::: Text :::

Sankt Pöltner Gasexplosion: "Niemand kanns vergessen"

Es war einer der traurigsten Momente in der Geschichte der Landeshauptstadt: Fünf Menschen starben am 3. Juni 2010 bei einer Gasexplosion. Exakt ein Jahr danach fällt es den Nachbarn, Betroffenen und Verwandten immer noch schwer über das Unglück zu sprechen. Heute findet in der Josefskirche eine Gedenkfeier statt.

Eine ältere Nachbarin hadert mit dem Schicksal: Wir finden immer noch Glasscherben, vergessen kann es wirklich niemand. Wahnsinn, wäre das an einem Werktag passiert, wäre die Alex in der Schule gewesen. Eine Familie stieg überhaupt von Gas auf Fernwärme um. Ihre zwei Buben sind heute noch in Therapie, die Trümmer flogen damals durchs Kinderzimmer. Teresa Wutzl (21) überlebte, weil sie bei ihrem Freund geschlafen hatte. Ihr Anwalt Anton Hintermeier: Diese Sache ist für mich und die Sachverständigen außergewöhnlich. Meine Mandantin vertraut der Justiz.

::: Die Daten :::

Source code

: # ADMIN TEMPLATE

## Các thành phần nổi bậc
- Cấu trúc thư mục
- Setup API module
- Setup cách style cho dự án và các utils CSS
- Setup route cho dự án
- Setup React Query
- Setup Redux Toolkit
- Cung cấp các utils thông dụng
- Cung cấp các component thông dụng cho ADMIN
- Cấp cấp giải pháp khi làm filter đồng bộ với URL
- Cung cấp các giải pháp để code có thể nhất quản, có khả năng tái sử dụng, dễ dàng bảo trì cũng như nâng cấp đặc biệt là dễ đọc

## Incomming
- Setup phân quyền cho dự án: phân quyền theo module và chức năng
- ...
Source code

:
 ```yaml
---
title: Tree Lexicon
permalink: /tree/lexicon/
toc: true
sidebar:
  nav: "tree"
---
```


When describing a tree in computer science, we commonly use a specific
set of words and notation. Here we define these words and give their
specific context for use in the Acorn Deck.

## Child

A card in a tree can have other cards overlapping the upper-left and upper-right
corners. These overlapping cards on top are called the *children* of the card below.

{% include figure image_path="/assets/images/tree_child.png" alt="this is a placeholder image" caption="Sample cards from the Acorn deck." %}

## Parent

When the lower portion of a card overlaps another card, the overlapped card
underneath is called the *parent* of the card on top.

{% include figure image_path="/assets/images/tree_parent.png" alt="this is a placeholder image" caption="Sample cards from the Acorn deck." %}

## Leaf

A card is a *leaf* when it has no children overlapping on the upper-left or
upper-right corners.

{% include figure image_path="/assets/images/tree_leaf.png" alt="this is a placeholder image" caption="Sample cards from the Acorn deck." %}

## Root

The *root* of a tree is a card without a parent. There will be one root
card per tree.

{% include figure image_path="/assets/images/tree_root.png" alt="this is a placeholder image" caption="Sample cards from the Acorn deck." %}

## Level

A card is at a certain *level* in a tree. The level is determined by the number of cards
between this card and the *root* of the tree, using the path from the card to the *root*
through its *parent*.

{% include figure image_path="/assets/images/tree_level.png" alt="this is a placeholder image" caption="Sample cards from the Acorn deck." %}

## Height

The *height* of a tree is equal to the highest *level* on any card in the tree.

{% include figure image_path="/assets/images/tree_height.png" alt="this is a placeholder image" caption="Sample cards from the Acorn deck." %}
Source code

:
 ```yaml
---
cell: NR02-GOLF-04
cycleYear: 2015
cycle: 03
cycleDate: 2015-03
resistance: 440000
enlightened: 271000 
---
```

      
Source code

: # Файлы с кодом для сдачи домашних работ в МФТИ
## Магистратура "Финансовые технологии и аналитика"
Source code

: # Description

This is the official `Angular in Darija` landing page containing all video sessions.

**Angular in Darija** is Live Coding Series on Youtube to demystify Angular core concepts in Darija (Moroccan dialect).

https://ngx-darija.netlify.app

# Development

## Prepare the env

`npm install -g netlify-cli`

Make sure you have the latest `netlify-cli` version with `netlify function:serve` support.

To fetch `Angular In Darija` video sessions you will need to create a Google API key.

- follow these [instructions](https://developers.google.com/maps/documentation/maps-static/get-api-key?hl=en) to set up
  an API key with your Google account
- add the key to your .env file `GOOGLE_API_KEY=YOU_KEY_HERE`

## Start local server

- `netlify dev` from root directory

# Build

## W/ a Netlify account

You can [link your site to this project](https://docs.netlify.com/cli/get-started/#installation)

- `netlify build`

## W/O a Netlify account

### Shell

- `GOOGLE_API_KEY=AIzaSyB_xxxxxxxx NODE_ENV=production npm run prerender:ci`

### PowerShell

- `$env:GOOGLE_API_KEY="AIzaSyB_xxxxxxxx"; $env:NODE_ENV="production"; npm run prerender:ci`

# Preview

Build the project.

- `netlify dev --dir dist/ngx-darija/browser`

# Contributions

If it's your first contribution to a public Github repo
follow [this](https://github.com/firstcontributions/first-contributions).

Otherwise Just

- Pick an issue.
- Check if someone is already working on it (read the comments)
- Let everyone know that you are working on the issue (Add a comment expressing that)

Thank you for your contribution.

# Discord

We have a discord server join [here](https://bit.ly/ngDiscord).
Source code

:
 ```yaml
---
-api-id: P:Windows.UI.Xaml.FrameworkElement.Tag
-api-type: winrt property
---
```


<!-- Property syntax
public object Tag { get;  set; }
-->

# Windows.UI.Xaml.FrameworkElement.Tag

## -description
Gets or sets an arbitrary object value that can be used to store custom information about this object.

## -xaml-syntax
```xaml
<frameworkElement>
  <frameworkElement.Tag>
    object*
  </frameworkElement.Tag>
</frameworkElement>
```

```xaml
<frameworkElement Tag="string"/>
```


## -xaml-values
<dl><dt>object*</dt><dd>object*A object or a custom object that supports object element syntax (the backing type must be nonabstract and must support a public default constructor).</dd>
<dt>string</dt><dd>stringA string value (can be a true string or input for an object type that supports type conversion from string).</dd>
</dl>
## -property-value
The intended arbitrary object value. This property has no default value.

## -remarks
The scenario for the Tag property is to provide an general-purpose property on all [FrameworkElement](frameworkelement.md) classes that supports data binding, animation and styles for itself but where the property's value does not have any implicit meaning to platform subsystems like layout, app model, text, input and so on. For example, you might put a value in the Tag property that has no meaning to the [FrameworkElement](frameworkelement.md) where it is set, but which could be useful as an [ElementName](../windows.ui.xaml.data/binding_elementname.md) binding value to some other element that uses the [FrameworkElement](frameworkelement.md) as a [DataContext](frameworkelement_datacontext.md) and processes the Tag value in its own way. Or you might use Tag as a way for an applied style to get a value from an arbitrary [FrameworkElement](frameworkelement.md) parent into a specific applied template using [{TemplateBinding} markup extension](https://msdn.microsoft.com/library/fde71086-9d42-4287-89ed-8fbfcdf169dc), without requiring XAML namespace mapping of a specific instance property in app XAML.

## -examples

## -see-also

:::

* _Ihre Anweisungen_: Schreiben Sie den Text über die Gasexplosion in Sankt Pölten im Anschluss an seinen letzten Satz weiter. Die Einträge sind eigenständiges Material und stehen in keinem Zusammenhang mit dem Text.

* _Antwortbereich_:
Das Ehepaar Harzhauser, das zum Unglückszeitpunkt auf Urlaub war, wohnt mittlerweile in einer neuen Wohnung. Vergessen können die Katastrophe auch die beiden nicht - wohl niemals. Heute um 8 Uhr findet in der Josefskirche eine Gedenkmesse unter Pfarrer Andrzej Prochniak statt.